Collected material
= Beginning of Section =
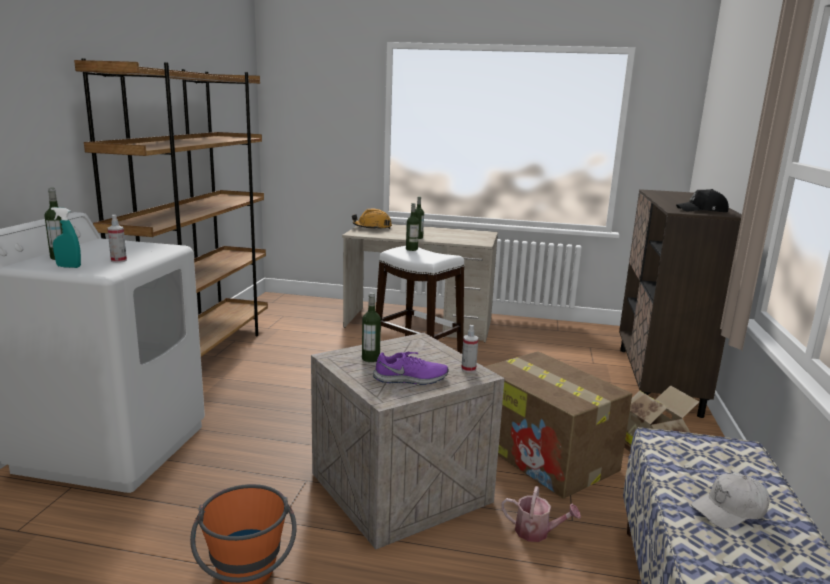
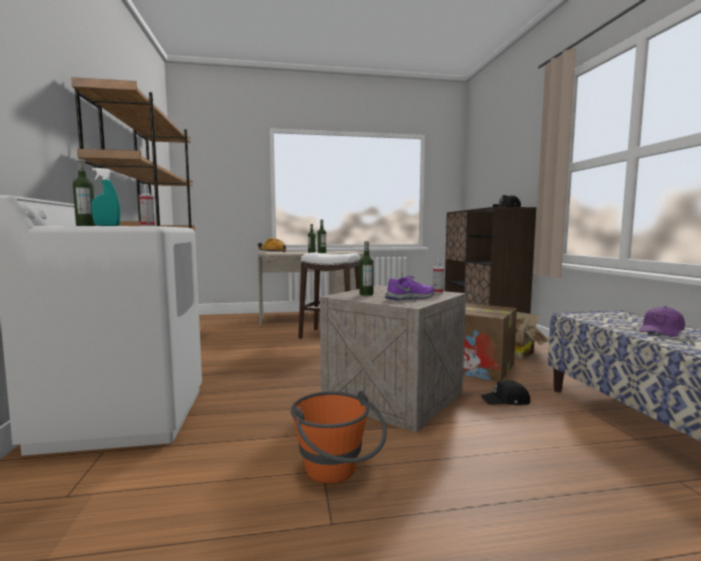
camera: 20 degrees left, 10 degrees down
watering can [501,486,581,542] -> black cap [481,380,530,405]
white cap [691,473,770,528] -> purple cap [639,306,685,337]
= End of Section =
The task
Print the material word for word; images are to be left out.

Answer section
camera: 20 degrees left, 10 degrees down
watering can [501,486,581,542] -> black cap [481,380,530,405]
white cap [691,473,770,528] -> purple cap [639,306,685,337]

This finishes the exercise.